Content starts

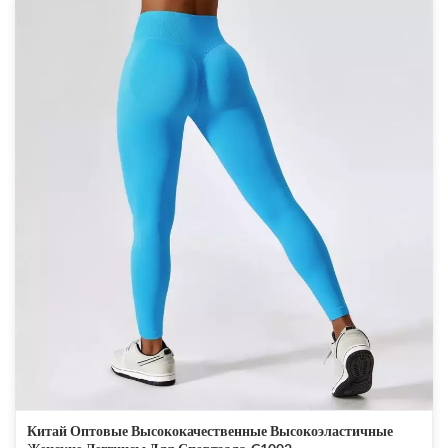
Китай Оптовые Высококачественные Высокоэластичные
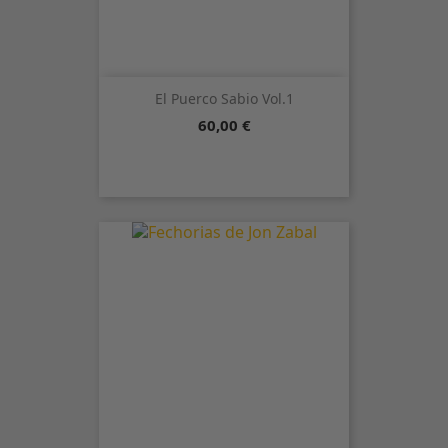
El Puerco Sabio Vol.1
Precio
60,00 €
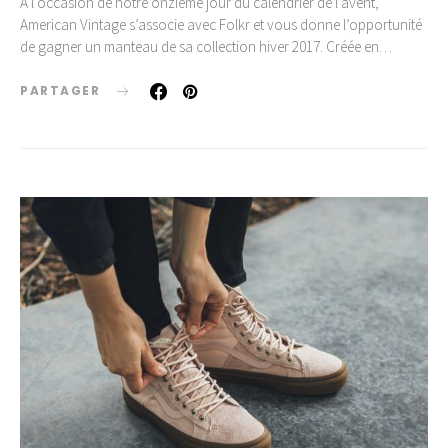
A l’occasion de notre onzième jour du calendrier de l’avent,
American Vintage s’associe avec Folkr et vous donne l’opportunité
de gagner un manteau de sa collection hiver 2017. Créée en…
PARTAGER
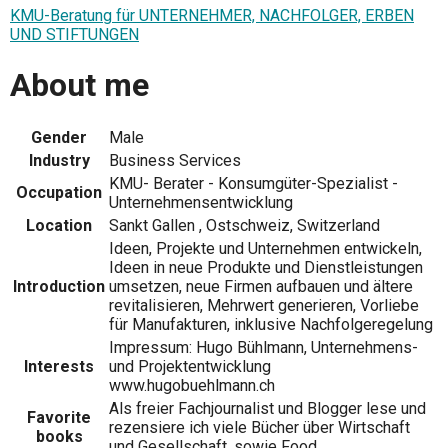
KMU-Beratung für UNTERNEHMER, NACHFOLGER, ERBEN
UND STIFTUNGEN
About me
Gender
Male
Industry
Business Services
KMU- Berater - Konsumgüter-Spezialist -
Occupation
Unternehmensentwicklung
Location
Sankt Gallen , Ostschweiz, Switzerland
Ideen, Projekte und Unternehmen entwickeln,
Ideen in neue Produkte und Dienstleistungen
Introduction
umsetzen, neue Firmen aufbauen und ältere
revitalisieren, Mehrwert generieren, Vorliebe
für Manufakturen, inklusive Nachfolgeregelung
Impressum: Hugo Bühlmann, Unternehmens-
Interests
und Projektentwicklung
www.hugobuehlmann.ch
Als freier Fachjournalist und Blogger lese und
Favorite
rezensiere ich viele Bücher über Wirtschaft
books
und Gesellschaft, sowie Food.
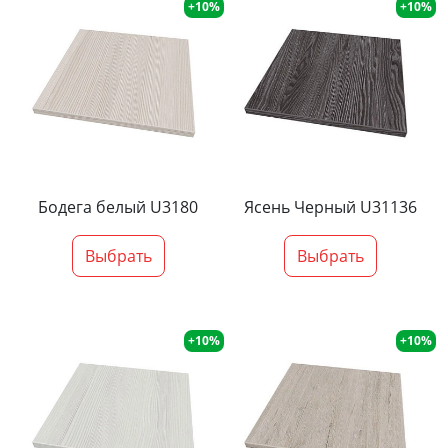
+10%
+10%
Бодега белый U3180
Ясень Черный U31136
Выбрать
Выбрать
+10%
+10%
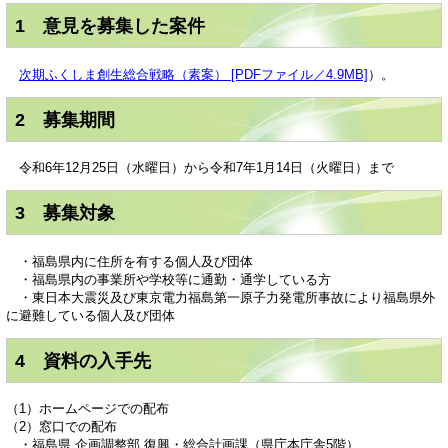
1 意見を募集した案件
次期ふくしま創生総合戦略（素案） [PDFファイル／4.9MB]
）。
2 募集期間
令和6年12月25日（水曜日）から令和7年1月14日（火曜日）まで
3 募集対象
・福島県内に住所を有する個人及び団体
・福島県内の事業所や学校等に通勤・通学している方
・東日本大震災及び東京電力福島第一原子力発電所事故により福島県外
に避難している個人及び団体
4 資料の入手先
（1）ホームページでの配布
（2）窓口での配布
・福島県 企画調整部 復興・総合計画課（県庁本庁舎5階）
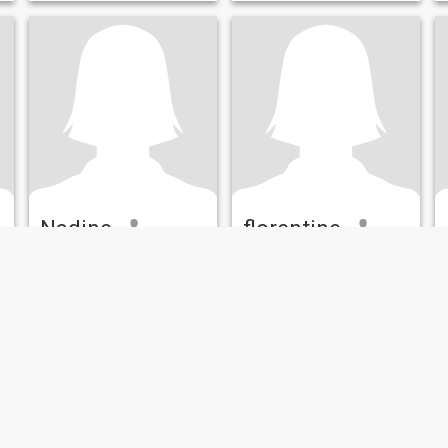
Nadine
florentine
23
•
Tiassalé, Lagunes, Côte d'ivoire
38
•
Tiassalé, Lagunes, Côte d'ivoire
Cherchant:
Homme 26 - 50
Cherchant:
Homme 37 - 59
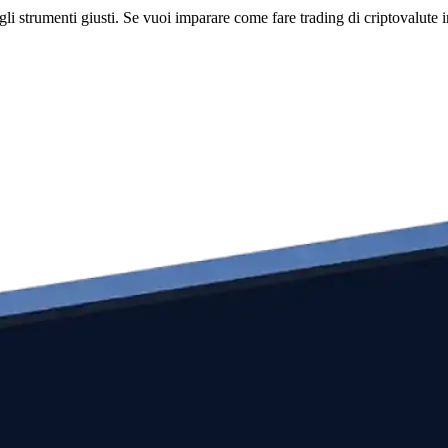
li strumenti giusti. Se vuoi imparare come fare trading di criptovalute i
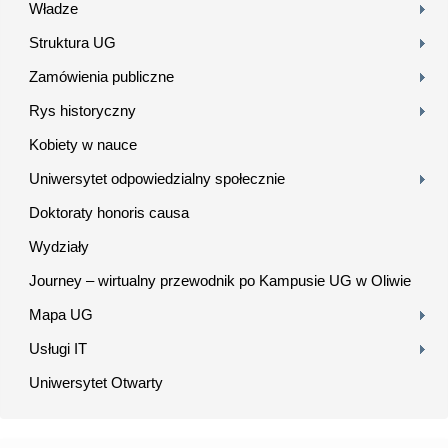
Władze
Struktura UG
Zamówienia publiczne
Rys historyczny
Kobiety w nauce
Uniwersytet odpowiedzialny społecznie
Doktoraty honoris causa
Wydziały
Journey – wirtualny przewodnik po Kampusie UG w Oliwie
Mapa UG
Usługi IT
Uniwersytet Otwarty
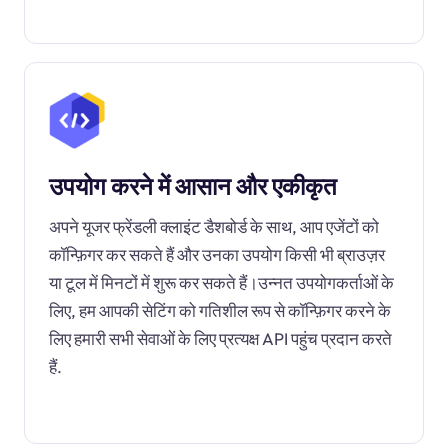
उपयोग करने में आसान और एकीकृत
अपने यूजर फ्रेंडली क्लाइंट डैशबोर्ड के साथ, आप एजेंटों को
कॉन्फ़िगर कर सकते हैं और उनका उपयोग किसी भी ब्राउज़र
या टूल में मिनटों में शुरू कर सकते हैं।उन्नत उपयोगकर्ताओं के
लिए, हम आपकी सेटिंग को गतिशील रूप से कॉन्फ़िगर करने के
लिए हमारी सभी सेवाओं के लिए प्रत्यक्ष API पहुंच प्रदान करते
हैं.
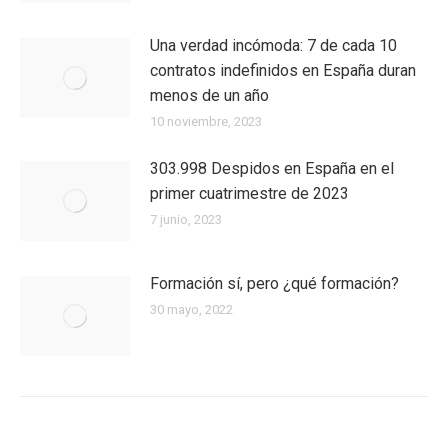
Una verdad incómoda: 7 de cada 10
contratos indefinidos en España duran
menos de un año
10 noviembre, 2023
303.998 Despidos en España en el
primer cuatrimestre de 2023
7 junio, 2023
Formación sí, pero ¿qué formación?
30 mayo, 2022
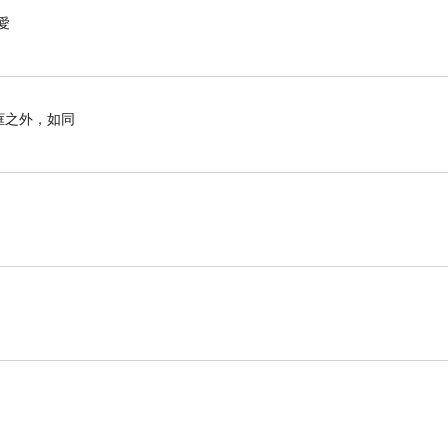
愛
框之外，如同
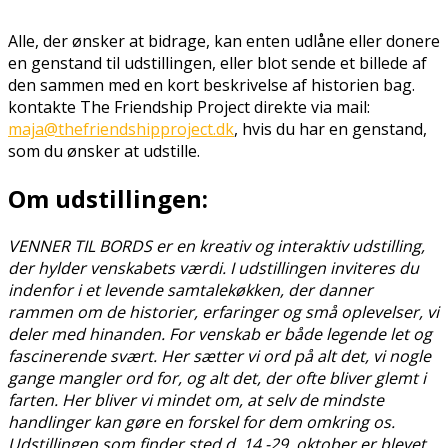
Alle, der ønsker at bidrage, kan enten udlåne eller donere
en genstand til udstillingen, eller blot sende et billede af
den sammen med en kort beskrivelse af historien bag.
kontakte The Friendship Project direkte via mail:
maja@thefriendshipproject.dk
, hvis du har en genstand,
som du ønsker at udstille.
Om udstillingen:
VENNER TIL BORDS er en kreativ og interaktiv udstilling,
der hylder venskabets værdi. I udstillingen inviteres du
indenfor i et levende samtalekøkken, der danner
rammen om de historier, erfaringer og små oplevelser, vi
deler med hinanden. For venskab er både legende let og
fascinerende svært. Her sætter vi ord på alt det, vi nogle
gange mangler ord for, og alt det, der ofte bliver glemt i
farten. Her bliver vi mindet om, at selv de mindste
handlinger kan gøre en forskel for dem omkring os.
Udstillingen som finder sted d. 14.-29. oktober er blevet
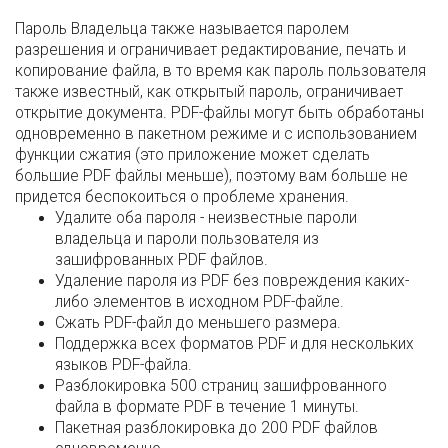
Пароль Владельца также называется паролем
разрешения и ограничивает редактирование, печать и
копирование файла, в то время как пароль пользователя
также известный, как открытый пароль, ограничивает
открытие документа. PDF-файлы могут быть обработаны
одновременно в пакетном режиме и с использованием
функции сжатия (это приложение может сделать
большие PDF файлы меньше), поэтому вам больше не
придется беспокоиться о проблеме хранения.
Удалите оба пароля - неизвестные пароли
владельца и пароли пользователя из
зашифрованных PDF файлов.
Удаление пароля из PDF без повреждения каких-
либо элементов в исходном PDF-файле.
Сжать PDF-файл до меньшего размера.
Поддержка всех форматов PDF и для нескольких
языков PDF-файла.
Разблокировка 500 страниц зашифрованного
файла в формате PDF в течение 1 минуты.
Пакетная разблокировка до 200 PDF файлов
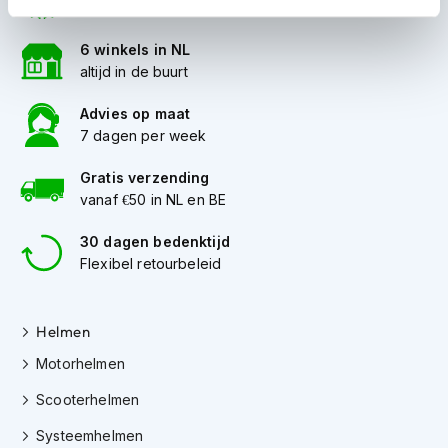
compleet aanbod
i
p
6 winkels in NL
b
altijd in de buurt
a
c
k
Advies op maat
h
7 dagen per week
e
l
Gratis verzending
m
vanaf €50 in NL en BE
e
n
30 dagen bedenktijd
H
Flexibel retourbeleid
e
r
e
Helmen
n
m
Motorhelmen
o
t
Scooterhelmen
o
r
Systeemhelmen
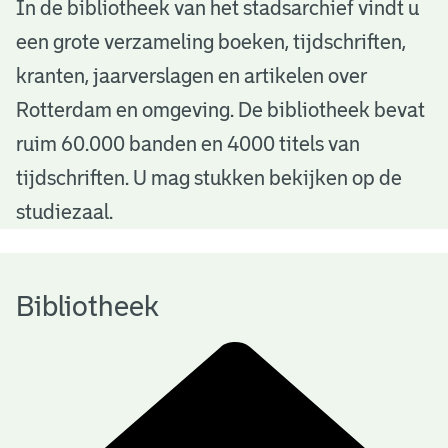
B
In de bibliotheek van het stadsarchief vindt u
een grote verzameling boeken, tijdschriften,
i
kranten, jaarverslagen en artikelen over
b
Rotterdam en omgeving. De bibliotheek bevat
l
ruim 60.000 banden en 4000 titels van
i
tijdschriften. U mag stukken bekijken op de
o
studiezaal.
t
h
Bibliotheek
e
e
k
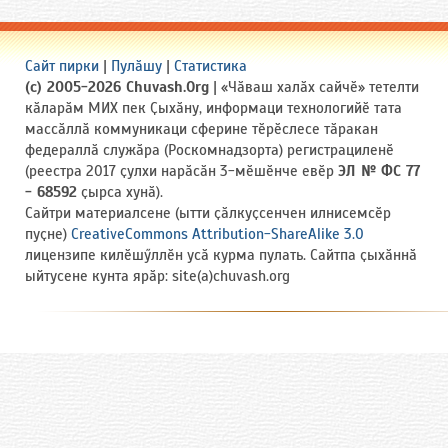
Сайт пирки
|
Пулӑшу
|
Статистика
(c) 2005-2026 Chuvash.Org
| «Чӑваш халӑх сайчӗ» тетелти
кӑларӑм МИХ пек Ҫыхӑну, информаци технологийӗ тата
массӑллӑ коммуникаци сферине тӗрӗслесе тӑракан
федераллӑ служӑра (Роскомнадзорта) регистрациленӗ
(реестра 2017 ҫулхи нарӑсӑн 3-мӗшӗнче евӗр
ЭЛ № ФС 77
- 68592
ҫырса хунӑ).
Сайтри материалсене (ытти ҫӑлкуҫсенчен илнисемсӗр
пуҫне)
CreativeCommons Attribution-ShareAlike 3.0
лицензипе килӗшӳллӗн усӑ курма пулать. Сайтпа ҫыхӑннӑ
ыйтусене кунта ярӑр: site(a)chuvash.org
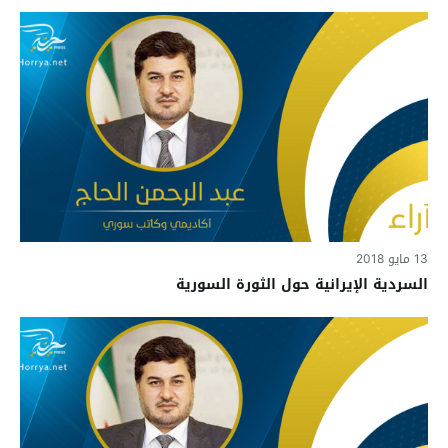
13 مايو 2018
السردية الإيرانية حول الثورة السورية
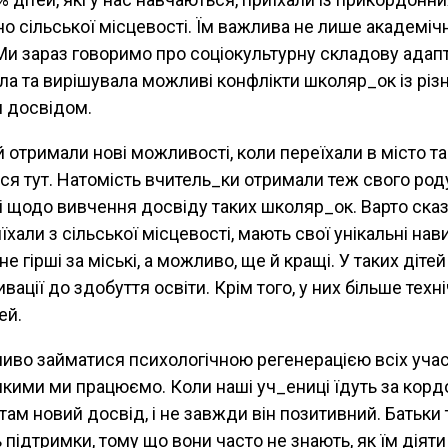
о сільської місцевості. Їм важлива не лише академіч
Ми зараз говоримо про соціокультурну складову адапта
а та вирішувала можливі конфлікти школяр_ок із різ
 досвідом.
й отримали нові можливості, коли переїхали в місто т
ся тут. Натомість вчитель_ки отримали теж свого род
 щодо вивчення досвіду таких школяр_ок. Варто сказ
риїхали з сільської місцевості, мають свої унікальні нав
не гірші за міські, а можливо, ще й кращі. У таких діте
вації до здобуття освіти. Крім того, у них більше техн
ей.
иво займатися психологічною регенерацією всіх уча
якими ми працюємо. Коли наші уч_ениці їдуть за корд
ам новий досвід, і не завжди він позитивний. Батьки
підтримки, тому що вони часто не знають, як їм діяти 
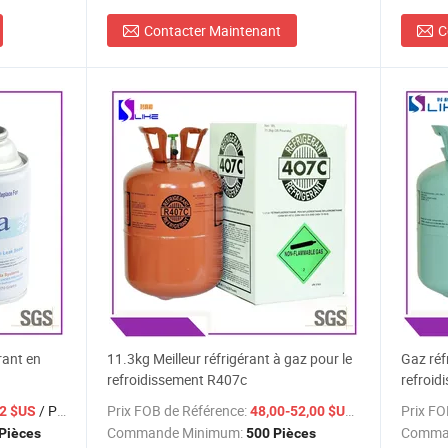
Contacter Maintenant
C
rant en
11.3kg Meilleur réfrigérant à gaz pour le
Gaz réf
refroidissement R407c
refroid
l'ozon
/ Pièce
Prix FOB de Référence:
/ Pièce
Prix FO
,2 $US
48,00-52,00 $US
Commande Minimum:
Comma
Pièces
500 Pièces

Content ends

Required work: All that should appear in the answer is the lines above from the line with "Doktoraty honoris causa" through the line with "10 noviembre, 2023", retyped exactly, pictures left out.

Response for this exercise:
Doktoraty honoris causa
Wydziały
Journey – wirtualny przewodnik po Kampusie UG w Oliwie
Mapa UG
Usługi IT
Uniwersytet Otwarty
उपयोग करने में आसान और एकीकृत
अपने यूजर फ्रेंडली क्लाइंट डैशबोर्ड के साथ, आप एजेंटों को
कॉन्फ़िगर कर सकते हैं और उनका उपयोग किसी भी ब्राउज़र
या टूल में मिनटों में शुरू कर सकते हैं।उन्नत उपयोगकर्ताओं के
लिए, हम आपकी सेटिंग को गतिशील रूप से कॉन्फ़िगर करने के
लिए हमारी सभी सेवाओं के लिए प्रत्यक्ष API पहुंच प्रदान करते
हैं.
Una verdad incómoda: 7 de cada 10
contratos indefinidos en España duran
menos de un año
10 noviembre, 2023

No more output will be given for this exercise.